La storia del Carnevale di Viareggio comincia 150 anni fa, con l’idea di tenere una sfilata di carri il giorno di martedì grasso. Successivamente vennero introdotti i carri trionfali, di taglia maggiore, e dopo ancora arrivarono inni e musiche composte esclusivamente per questo evento. Col passare del tempo la cartapesta sostituì poi il legno, materiale che originariamente costituiva i carri, che permetteva sia di ridurre i costi e l’impatto sull’ambiente, che di costruire carri mastodontici.
L’importanza di questo carnevale, noto oramai a livello internazionale, è dovuta ad una continua evoluzione e miglioramento, dove gli spettatori possono divertirsi e dove gli artisti trovano campo libero per la loro creatività.
Questa creatività, nel 1931, fece nascere la maschera del Carnevale viareggino: Burlamacco. Oggi simbolo della città, Burlamacco ha varie provenienze. Innanzitutto come non ricordare la “burla” carnevalesca, ma anche la Burlamacca, ovvero il canale che attraversa Viareggio. Si ipotizza che esso possa assomigliare persino a Buffalmacco: uno dei personaggi del Decameron di Boccaccio.
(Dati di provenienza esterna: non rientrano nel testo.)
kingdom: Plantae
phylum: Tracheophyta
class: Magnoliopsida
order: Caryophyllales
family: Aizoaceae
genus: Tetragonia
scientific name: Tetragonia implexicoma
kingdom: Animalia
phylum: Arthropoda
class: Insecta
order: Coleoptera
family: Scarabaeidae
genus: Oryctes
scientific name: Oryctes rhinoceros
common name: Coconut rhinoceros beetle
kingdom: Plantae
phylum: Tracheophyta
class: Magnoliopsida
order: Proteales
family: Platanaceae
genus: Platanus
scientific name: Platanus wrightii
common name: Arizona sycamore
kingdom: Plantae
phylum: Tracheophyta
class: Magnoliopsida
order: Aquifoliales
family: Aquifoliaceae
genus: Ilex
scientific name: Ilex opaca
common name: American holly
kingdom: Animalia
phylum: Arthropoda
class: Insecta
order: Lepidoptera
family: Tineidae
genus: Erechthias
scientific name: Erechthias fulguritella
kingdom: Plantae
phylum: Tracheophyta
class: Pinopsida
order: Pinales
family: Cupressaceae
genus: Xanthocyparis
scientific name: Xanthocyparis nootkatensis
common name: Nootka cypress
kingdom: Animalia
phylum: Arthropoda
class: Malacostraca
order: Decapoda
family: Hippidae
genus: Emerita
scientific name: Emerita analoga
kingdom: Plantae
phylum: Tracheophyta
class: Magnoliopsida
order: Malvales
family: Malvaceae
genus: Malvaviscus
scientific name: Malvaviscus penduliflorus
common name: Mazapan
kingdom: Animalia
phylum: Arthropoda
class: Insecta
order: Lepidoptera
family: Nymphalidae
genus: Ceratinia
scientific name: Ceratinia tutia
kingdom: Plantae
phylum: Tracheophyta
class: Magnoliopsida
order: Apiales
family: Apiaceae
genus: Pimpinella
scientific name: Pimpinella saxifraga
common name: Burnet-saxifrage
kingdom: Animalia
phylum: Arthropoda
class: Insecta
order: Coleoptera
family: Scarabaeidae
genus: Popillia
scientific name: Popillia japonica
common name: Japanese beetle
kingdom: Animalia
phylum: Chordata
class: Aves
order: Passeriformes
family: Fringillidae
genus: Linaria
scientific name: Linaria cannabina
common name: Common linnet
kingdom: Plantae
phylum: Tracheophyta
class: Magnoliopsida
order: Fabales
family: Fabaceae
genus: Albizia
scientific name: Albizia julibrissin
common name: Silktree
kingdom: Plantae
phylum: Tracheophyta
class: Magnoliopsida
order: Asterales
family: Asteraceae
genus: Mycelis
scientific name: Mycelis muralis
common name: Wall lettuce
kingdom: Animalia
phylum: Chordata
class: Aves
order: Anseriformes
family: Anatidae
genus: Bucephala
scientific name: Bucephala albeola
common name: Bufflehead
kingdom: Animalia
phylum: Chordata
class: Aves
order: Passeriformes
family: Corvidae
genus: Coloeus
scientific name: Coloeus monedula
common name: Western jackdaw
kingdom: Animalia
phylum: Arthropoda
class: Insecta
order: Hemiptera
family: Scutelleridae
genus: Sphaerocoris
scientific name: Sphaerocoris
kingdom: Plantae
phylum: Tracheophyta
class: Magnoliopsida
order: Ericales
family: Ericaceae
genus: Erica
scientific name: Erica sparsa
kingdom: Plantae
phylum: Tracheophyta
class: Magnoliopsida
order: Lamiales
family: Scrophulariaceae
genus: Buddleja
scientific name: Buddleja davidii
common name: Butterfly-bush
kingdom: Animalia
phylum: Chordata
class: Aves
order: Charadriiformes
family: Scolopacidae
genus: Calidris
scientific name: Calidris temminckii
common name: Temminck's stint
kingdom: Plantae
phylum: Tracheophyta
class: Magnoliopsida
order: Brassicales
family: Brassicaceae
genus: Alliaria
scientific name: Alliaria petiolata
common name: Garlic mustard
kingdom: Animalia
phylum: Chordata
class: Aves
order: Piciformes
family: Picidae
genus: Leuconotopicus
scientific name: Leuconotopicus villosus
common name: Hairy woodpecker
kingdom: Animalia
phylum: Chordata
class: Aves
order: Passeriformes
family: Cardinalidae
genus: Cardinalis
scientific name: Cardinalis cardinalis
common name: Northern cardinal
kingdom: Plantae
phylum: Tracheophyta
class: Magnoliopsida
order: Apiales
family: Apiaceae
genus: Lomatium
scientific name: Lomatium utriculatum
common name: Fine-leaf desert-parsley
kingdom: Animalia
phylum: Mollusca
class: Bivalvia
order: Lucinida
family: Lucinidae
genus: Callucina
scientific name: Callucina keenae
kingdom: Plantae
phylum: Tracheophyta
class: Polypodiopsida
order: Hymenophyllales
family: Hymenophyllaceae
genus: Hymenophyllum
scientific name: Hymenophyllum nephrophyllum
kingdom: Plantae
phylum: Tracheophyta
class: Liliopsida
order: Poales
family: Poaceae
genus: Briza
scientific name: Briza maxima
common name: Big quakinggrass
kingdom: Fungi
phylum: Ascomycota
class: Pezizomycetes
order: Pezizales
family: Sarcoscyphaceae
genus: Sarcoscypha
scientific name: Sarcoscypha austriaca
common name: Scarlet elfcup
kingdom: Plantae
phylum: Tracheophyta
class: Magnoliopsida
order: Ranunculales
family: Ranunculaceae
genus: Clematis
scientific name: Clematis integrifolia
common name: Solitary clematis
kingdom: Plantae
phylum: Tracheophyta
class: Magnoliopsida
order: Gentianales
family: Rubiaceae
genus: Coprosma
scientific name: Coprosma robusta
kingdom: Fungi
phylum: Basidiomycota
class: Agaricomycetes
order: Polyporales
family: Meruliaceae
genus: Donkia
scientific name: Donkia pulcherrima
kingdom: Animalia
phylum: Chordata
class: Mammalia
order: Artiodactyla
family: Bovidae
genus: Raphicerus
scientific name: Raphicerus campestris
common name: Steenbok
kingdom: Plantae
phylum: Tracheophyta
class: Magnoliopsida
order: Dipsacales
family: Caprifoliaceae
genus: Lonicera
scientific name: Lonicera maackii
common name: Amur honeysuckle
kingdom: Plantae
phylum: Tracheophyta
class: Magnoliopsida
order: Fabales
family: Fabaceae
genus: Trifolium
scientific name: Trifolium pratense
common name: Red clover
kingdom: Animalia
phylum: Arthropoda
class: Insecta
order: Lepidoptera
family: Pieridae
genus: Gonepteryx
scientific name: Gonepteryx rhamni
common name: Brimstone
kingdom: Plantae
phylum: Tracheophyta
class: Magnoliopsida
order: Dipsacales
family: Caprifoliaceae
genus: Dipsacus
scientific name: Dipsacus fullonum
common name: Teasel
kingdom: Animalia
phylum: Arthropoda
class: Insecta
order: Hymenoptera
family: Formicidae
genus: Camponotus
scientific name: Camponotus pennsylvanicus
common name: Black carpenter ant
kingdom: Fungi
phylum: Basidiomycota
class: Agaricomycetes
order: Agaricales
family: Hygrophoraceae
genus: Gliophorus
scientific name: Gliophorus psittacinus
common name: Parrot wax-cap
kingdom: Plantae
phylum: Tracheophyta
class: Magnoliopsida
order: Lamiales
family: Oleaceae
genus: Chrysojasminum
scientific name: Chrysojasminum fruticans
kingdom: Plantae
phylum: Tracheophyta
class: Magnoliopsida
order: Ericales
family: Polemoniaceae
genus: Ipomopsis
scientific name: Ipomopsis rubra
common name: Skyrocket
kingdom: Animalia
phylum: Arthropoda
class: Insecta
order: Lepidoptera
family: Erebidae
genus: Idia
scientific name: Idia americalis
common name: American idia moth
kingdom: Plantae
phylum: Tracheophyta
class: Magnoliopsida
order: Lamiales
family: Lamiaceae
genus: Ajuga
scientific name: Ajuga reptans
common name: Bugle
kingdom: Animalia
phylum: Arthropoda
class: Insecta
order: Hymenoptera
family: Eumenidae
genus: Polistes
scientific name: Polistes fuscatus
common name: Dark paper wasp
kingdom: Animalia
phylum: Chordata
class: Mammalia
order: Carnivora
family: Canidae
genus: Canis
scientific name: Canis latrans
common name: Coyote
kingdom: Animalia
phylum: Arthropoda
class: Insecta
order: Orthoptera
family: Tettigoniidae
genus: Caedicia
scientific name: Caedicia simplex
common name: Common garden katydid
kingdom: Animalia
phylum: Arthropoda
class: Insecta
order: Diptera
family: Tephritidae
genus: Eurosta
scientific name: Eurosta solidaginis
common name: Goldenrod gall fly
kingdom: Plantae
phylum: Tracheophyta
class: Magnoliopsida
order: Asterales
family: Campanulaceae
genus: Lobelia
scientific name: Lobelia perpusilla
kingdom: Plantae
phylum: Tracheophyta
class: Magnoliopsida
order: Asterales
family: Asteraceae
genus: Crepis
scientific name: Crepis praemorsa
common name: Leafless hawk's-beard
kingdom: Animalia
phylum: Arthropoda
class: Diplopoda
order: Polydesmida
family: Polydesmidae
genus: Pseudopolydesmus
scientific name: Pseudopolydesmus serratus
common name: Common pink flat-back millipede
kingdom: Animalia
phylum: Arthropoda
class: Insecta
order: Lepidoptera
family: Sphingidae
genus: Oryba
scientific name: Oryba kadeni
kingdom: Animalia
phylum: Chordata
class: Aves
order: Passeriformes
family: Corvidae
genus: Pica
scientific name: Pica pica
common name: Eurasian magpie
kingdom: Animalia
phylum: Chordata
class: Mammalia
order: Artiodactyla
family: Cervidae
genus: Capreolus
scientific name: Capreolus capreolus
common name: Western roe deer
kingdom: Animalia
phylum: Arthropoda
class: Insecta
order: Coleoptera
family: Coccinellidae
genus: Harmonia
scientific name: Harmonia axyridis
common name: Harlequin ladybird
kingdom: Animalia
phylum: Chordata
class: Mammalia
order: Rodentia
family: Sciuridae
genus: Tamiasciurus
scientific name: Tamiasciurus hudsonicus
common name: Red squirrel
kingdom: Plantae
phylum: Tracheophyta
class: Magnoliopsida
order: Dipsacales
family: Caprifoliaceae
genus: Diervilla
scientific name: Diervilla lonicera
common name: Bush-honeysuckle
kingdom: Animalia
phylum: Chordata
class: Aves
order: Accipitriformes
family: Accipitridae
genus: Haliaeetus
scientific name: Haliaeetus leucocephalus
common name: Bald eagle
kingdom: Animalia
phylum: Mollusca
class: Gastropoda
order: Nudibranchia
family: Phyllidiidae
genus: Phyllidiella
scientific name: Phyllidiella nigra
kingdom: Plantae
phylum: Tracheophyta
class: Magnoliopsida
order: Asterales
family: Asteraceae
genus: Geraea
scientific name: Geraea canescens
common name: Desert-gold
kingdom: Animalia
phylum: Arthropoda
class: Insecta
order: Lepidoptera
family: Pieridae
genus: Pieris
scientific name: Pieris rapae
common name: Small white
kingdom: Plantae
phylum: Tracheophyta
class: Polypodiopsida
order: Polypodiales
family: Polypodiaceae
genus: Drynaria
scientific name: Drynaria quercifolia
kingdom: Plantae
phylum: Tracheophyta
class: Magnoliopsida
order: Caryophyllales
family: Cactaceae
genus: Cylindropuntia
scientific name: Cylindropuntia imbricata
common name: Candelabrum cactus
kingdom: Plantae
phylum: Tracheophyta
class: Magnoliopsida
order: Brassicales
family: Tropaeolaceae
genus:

Anche quest’anno i carri grandi – cioè di prima e seconda categoria – volevano trasmetterci messaggi importanti, quali problemi di attualità tra guerre, politica e inquinamento. Altri carri invece portano alla luce la mitologia, serie TV e film, fumetti o semplicemente temi più soft e divertenti. D’altronde il compito del carnevale è quello di farci divertire e di farci sentire diversi da noi stessi almeno per un giorno.


Ogni carro ha una sua coreografia, che accompagna i movimenti della cartapesta, e questa sembra prendere vita. Tutti i personaggi raffigurati muovono le mani, le dita e chiudono gli occhi, i cani abbaiano e scodinzolano. Ad esempio quest’anno un carro di prima categoria raffigura un gorilla che si alza in piedi. Il saper progettare e mettere insieme tutti pezzi possiamo semplicemente definirla arte. Al seguente link potrete vedere uno dei carri più belli, dal titolo Goodbye Blue Sky, pieno di effetti speciali e giochi di luce: GoodBye Blue Sky

Le sfilate dei carri iniziano con la banda della città e con l’inno d’Italia: dopo l’alzabandiera si può dare inizio al divertimento. Tra balli, canzoni, costumi stravaganti, coriandoli e giochi di luce si arriva al termine della giornata. Ora il Carnevale ci saluta con dei fuochi d’artificio spettacolari, che lasciano a bocca aperta grandi e piccini.